- [Instructions to follow]
Among the lines below, take the one holding "5q4-4 8 0t8", the one holding "170,303 169,370 152,370", and all lines between them. Set them down exactly.

Dataset records
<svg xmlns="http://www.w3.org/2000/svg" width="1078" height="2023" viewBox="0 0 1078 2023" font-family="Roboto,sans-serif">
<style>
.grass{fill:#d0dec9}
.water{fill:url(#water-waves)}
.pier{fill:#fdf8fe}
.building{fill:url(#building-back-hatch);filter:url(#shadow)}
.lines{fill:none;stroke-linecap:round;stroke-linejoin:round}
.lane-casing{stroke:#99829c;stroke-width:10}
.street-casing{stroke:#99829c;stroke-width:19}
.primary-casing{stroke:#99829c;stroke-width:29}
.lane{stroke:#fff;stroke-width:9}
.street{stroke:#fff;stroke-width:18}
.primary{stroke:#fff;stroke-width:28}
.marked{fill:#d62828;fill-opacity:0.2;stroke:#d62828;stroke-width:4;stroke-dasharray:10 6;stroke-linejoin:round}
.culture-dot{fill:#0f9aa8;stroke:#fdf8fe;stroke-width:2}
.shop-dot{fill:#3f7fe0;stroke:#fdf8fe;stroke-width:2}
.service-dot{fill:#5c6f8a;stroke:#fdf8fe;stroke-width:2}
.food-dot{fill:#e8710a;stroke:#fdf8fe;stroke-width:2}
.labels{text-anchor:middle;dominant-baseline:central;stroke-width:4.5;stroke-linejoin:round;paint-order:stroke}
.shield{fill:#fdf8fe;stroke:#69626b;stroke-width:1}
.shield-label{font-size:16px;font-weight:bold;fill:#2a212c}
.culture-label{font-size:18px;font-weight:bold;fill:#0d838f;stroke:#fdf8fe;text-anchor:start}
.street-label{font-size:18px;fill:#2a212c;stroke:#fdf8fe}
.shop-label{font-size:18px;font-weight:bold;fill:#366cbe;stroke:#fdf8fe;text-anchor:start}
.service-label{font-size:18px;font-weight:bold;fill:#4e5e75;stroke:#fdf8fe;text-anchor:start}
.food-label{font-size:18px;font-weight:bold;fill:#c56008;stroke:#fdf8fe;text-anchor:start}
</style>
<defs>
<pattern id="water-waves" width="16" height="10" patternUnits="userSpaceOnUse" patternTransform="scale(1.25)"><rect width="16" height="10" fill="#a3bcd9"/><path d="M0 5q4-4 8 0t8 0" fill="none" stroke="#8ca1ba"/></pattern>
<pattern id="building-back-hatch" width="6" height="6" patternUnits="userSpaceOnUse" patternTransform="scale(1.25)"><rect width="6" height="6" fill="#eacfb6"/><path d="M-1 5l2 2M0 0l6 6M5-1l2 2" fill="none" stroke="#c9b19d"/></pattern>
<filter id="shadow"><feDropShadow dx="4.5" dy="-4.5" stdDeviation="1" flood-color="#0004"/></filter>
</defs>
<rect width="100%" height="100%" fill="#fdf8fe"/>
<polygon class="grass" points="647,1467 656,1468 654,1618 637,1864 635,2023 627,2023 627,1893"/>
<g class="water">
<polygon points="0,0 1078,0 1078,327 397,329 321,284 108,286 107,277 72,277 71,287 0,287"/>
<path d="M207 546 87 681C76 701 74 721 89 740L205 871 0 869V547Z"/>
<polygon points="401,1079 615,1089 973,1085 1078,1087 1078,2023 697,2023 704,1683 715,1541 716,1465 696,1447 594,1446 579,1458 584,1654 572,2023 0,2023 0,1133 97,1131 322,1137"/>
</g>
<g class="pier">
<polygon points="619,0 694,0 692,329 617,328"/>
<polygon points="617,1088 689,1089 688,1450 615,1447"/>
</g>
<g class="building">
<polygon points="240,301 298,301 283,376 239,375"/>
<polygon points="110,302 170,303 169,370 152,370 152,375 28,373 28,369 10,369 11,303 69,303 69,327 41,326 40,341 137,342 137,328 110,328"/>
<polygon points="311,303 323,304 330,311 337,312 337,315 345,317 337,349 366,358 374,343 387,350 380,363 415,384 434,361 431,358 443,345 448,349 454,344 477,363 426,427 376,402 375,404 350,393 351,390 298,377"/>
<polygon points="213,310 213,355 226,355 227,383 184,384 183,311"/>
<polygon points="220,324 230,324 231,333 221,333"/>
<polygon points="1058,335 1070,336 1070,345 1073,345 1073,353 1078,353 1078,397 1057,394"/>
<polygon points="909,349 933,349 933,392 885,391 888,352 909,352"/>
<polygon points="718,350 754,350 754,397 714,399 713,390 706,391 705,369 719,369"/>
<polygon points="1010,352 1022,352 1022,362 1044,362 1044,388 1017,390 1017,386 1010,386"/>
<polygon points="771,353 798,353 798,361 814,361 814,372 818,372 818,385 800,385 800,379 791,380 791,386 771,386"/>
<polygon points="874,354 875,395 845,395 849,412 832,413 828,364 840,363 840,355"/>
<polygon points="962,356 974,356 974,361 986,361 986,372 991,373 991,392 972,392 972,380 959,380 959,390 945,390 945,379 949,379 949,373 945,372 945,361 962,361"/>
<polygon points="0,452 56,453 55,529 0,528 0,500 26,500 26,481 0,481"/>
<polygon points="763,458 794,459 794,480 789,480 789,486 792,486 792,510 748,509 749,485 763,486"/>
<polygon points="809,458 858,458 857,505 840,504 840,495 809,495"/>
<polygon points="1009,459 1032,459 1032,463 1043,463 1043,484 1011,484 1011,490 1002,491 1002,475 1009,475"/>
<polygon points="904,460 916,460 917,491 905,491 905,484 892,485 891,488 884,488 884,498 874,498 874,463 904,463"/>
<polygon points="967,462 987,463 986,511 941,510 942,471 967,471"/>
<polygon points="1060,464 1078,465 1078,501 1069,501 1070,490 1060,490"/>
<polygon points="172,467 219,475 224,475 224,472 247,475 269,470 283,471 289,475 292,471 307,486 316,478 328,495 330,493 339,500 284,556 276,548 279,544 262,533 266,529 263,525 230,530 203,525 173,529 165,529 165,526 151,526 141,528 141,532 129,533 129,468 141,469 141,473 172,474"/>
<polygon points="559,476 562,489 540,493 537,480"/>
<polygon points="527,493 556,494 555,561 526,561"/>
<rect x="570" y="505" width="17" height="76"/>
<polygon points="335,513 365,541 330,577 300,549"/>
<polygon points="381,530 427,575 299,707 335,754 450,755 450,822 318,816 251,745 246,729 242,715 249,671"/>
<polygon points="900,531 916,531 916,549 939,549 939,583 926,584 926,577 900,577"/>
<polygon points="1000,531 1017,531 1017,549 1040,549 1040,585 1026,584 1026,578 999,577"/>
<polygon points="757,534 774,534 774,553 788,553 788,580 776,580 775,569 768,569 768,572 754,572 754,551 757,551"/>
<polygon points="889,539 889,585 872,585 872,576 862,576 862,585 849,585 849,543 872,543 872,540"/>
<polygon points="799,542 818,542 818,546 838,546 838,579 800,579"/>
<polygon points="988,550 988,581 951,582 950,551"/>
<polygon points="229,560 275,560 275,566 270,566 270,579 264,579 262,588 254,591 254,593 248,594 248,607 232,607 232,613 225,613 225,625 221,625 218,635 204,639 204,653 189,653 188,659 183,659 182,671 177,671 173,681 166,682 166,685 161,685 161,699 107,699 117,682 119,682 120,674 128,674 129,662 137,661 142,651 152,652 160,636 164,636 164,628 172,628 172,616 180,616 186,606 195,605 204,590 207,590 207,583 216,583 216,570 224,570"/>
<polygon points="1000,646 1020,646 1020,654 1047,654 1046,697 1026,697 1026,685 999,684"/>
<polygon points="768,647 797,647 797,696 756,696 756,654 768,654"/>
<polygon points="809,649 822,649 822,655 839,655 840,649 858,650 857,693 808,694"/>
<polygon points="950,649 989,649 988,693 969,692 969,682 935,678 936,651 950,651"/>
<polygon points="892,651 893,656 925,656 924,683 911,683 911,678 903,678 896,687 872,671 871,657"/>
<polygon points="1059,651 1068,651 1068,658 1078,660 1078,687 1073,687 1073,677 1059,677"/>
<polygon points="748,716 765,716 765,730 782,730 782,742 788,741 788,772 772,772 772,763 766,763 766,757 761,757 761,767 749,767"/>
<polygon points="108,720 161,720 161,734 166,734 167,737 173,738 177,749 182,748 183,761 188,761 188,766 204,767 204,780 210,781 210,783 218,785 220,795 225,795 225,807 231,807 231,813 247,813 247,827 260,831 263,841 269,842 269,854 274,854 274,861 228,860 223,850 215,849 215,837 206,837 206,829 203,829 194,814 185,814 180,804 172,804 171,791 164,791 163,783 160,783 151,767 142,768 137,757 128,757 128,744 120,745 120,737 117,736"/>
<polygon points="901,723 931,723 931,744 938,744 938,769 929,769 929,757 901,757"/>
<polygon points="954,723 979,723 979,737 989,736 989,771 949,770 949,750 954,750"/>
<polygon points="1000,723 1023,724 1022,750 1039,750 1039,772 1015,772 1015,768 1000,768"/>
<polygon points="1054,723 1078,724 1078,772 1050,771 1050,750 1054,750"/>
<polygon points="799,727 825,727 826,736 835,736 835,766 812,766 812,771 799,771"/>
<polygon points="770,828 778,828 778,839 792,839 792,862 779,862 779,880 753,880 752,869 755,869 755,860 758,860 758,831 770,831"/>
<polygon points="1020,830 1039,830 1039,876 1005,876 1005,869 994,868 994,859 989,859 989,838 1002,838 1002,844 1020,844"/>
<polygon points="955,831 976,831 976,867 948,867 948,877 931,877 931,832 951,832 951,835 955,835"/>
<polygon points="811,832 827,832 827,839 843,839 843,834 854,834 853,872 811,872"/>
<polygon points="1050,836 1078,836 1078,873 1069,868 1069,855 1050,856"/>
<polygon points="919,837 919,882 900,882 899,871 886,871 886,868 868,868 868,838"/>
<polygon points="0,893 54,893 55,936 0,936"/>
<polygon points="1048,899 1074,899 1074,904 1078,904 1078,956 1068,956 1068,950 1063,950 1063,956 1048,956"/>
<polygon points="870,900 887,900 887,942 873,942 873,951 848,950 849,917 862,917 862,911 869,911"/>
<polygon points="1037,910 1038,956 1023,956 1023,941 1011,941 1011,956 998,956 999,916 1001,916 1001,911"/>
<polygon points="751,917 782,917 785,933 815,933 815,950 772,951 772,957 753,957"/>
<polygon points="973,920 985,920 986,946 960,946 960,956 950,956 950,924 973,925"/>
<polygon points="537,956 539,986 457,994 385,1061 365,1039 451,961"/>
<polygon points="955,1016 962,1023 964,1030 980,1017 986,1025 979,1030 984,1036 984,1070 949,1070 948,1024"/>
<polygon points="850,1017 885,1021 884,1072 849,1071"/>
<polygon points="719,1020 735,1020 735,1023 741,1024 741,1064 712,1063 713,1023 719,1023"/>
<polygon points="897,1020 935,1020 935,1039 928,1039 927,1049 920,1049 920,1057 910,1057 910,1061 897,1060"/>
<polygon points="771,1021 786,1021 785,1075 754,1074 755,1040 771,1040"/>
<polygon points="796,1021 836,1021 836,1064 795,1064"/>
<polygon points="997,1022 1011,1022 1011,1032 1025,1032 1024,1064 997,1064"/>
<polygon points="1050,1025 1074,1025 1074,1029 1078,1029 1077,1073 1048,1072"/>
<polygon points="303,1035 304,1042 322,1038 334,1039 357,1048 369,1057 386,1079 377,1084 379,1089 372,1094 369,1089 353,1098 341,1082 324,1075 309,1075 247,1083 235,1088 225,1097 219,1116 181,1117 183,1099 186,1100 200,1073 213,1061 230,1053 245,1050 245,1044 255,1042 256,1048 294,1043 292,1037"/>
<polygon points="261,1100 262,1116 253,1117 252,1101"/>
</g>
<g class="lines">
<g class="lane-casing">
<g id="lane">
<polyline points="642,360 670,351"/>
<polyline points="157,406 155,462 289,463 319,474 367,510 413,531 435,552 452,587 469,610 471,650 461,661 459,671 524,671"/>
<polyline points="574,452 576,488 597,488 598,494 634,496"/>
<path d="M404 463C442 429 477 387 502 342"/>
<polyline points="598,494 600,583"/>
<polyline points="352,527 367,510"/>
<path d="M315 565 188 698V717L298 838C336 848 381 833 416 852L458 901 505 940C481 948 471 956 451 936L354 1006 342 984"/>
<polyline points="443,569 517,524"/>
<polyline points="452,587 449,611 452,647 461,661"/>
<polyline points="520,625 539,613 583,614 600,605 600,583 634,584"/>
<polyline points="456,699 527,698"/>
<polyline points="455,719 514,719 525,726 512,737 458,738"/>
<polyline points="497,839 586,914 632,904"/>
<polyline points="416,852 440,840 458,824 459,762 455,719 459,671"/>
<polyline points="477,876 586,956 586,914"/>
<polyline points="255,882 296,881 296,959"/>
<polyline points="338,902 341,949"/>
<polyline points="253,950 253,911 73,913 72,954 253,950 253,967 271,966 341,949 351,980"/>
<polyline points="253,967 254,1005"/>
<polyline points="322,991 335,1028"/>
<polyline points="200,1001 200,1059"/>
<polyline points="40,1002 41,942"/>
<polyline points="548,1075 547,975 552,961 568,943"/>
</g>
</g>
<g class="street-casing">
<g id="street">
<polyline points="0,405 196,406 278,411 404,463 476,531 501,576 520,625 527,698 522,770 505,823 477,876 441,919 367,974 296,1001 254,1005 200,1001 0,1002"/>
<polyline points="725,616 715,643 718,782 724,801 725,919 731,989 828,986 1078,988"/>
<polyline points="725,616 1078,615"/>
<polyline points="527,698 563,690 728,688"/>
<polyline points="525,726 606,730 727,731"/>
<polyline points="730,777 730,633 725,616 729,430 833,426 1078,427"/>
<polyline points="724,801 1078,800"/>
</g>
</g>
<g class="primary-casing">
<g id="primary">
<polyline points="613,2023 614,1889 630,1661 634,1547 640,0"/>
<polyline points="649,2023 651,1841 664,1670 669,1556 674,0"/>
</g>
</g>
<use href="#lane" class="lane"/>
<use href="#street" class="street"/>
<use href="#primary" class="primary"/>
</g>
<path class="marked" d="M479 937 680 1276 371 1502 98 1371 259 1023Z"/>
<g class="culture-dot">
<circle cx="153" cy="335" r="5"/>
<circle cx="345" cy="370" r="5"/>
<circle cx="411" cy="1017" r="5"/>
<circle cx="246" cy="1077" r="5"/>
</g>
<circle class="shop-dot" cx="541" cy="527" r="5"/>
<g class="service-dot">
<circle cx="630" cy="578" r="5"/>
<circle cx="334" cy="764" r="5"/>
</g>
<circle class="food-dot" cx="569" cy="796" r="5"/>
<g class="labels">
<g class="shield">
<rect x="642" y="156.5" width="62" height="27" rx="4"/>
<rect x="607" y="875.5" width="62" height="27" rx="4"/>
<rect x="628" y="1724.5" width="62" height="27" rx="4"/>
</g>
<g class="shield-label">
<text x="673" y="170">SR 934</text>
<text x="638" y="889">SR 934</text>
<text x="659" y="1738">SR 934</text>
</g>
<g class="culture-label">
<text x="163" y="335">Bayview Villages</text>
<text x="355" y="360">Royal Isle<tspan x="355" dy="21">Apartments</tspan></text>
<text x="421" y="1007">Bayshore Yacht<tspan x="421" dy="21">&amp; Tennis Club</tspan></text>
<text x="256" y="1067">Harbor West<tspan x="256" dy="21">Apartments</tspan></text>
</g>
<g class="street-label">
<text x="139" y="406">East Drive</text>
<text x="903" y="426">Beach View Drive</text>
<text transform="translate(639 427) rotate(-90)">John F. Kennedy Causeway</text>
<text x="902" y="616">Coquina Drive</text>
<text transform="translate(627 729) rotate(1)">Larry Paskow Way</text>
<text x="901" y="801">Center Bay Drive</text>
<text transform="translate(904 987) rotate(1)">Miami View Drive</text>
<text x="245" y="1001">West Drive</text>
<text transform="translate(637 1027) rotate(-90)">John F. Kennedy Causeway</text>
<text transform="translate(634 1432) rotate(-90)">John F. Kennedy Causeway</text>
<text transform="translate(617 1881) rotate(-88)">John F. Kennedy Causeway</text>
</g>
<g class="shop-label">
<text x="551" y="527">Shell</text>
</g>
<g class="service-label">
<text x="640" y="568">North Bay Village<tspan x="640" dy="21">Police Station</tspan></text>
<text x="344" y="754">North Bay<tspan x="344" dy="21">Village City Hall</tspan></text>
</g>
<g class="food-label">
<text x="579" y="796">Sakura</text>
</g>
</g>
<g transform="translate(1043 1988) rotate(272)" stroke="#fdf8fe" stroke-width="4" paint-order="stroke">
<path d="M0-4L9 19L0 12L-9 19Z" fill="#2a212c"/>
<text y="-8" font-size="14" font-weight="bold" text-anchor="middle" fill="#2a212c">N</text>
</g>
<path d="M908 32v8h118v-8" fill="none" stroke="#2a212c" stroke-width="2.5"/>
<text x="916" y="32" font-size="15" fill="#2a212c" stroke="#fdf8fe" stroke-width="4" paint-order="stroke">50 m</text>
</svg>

- [Written response]
<pattern id="water-waves" width="16" height="10" patternUnits="userSpaceOnUse" patternTransform="scale(1.25)"><rect width="16" height="10" fill="#a3bcd9"/><path d="M0 5q4-4 8 0t8 0" fill="none" stroke="#8ca1ba"/></pattern>
<pattern id="building-back-hatch" width="6" height="6" patternUnits="userSpaceOnUse" patternTransform="scale(1.25)"><rect width="6" height="6" fill="#eacfb6"/><path d="M-1 5l2 2M0 0l6 6M5-1l2 2" fill="none" stroke="#c9b19d"/></pattern>
<filter id="shadow"><feDropShadow dx="4.5" dy="-4.5" stdDeviation="1" flood-color="#0004"/></filter>
</defs>
<rect width="100%" height="100%" fill="#fdf8fe"/>
<polygon class="grass" points="647,1467 656,1468 654,1618 637,1864 635,2023 627,2023 627,1893"/>
<g class="water">
<polygon points="0,0 1078,0 1078,327 397,329 321,284 108,286 107,277 72,277 71,287 0,287"/>
<path d="M207 546 87 681C76 701 74 721 89 740L205 871 0 869V547Z"/>
<polygon points="401,1079 615,1089 973,1085 1078,1087 1078,2023 697,2023 704,1683 715,1541 716,1465 696,1447 594,1446 579,1458 584,1654 572,2023 0,2023 0,1133 97,1131 322,1137"/>
</g>
<g class="pier">
<polygon points="619,0 694,0 692,329 617,328"/>
<polygon points="617,1088 689,1089 688,1450 615,1447"/>
</g>
<g class="building">
<polygon points="240,301 298,301 283,376 239,375"/>
<polygon points="110,302 170,303 169,370 152,370 152,375 28,373 28,369 10,369 11,303 69,303 69,327 41,326 40,341 137,342 137,328 110,328"/>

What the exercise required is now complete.